**Task description**:
Take the records below and write them out again exactly.

Excerpted records Start Marker

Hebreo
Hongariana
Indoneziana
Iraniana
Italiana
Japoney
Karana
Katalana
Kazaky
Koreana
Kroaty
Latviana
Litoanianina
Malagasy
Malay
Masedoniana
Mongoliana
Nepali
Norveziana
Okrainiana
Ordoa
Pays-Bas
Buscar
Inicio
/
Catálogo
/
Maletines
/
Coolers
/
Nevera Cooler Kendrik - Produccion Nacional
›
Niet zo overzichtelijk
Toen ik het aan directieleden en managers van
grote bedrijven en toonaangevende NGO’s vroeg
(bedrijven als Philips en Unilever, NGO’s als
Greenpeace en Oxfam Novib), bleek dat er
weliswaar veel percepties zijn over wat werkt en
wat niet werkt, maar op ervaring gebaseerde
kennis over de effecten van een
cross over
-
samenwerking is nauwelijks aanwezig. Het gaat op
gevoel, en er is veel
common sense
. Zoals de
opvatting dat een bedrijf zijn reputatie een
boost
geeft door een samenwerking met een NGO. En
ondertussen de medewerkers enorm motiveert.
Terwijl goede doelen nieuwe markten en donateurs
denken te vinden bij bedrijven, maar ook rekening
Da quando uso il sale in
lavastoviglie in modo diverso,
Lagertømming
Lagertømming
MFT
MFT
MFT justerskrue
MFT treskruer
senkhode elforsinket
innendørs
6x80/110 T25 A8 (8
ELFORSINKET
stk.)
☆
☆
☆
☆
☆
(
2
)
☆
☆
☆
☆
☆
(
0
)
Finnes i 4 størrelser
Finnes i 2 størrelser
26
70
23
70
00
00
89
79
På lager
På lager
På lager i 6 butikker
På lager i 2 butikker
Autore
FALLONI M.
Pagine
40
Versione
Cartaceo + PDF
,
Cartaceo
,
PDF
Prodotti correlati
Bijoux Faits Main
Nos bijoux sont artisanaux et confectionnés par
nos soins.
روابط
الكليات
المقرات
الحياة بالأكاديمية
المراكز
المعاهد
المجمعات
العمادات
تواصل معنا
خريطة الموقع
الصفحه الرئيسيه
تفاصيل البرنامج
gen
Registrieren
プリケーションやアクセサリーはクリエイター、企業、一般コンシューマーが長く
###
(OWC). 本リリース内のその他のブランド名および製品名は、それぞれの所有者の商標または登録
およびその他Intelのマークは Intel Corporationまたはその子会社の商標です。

Excerpted records End Marker

**Result of this exercise**:
Hebreo
Hongariana
Indoneziana
Iraniana
Italiana
Japoney
Karana
Katalana
Kazaky
Koreana
Kroaty
Latviana
Litoanianina
Malagasy
Malay
Masedoniana
Mongoliana
Nepali
Norveziana
Okrainiana
Ordoa
Pays-Bas
Buscar
Inicio
/
Catálogo
/
Maletines
/
Coolers
/
Nevera Cooler Kendrik - Produccion Nacional
›
Niet zo overzichtelijk
Toen ik het aan directieleden en managers van
grote bedrijven en toonaangevende NGO’s vroeg
(bedrijven als Philips en Unilever, NGO’s als
Greenpeace en Oxfam Novib), bleek dat er
weliswaar veel percepties zijn over wat werkt en
wat niet werkt, maar op ervaring gebaseerde
kennis over de effecten van een
cross over
-
samenwerking is nauwelijks aanwezig. Het gaat op
gevoel, en er is veel
common sense
. Zoals de
opvatting dat een bedrijf zijn reputatie een
boost
geeft door een samenwerking met een NGO. En
ondertussen de medewerkers enorm motiveert.
Terwijl goede doelen nieuwe markten en donateurs
denken te vinden bij bedrijven, maar ook rekening
Da quando uso il sale in
lavastoviglie in modo diverso,
Lagertømming
Lagertømming
MFT
MFT
MFT justerskrue
MFT treskruer
senkhode elforsinket
innendørs
6x80/110 T25 A8 (8
ELFORSINKET
stk.)
☆
☆
☆
☆
☆
(
2
)
☆
☆
☆
☆
☆
(
0
)
Finnes i 4 størrelser
Finnes i 2 størrelser
26
70
23
70
00
00
89
79
På lager
På lager
På lager i 6 butikker
På lager i 2 butikker
Autore
FALLONI M.
Pagine
40
Versione
Cartaceo + PDF
,
Cartaceo
,
PDF
Prodotti correlati
Bijoux Faits Main
Nos bijoux sont artisanaux et confectionnés par
nos soins.
روابط
الكليات
المقرات
الحياة بالأكاديمية
المراكز
المعاهد
المجمعات
العمادات
تواصل معنا
خريطة الموقع
الصفحه الرئيسيه
تفاصيل البرنامج
gen
Registrieren
プリケーションやアクセサリーはクリエイター、企業、一般コンシューマーが長く
###
(OWC). 本リリース内のその他のブランド名および製品名は、それぞれの所有者の商標または登録
およびその他Intelのマークは Intel Corporationまたはその子会社の商標です。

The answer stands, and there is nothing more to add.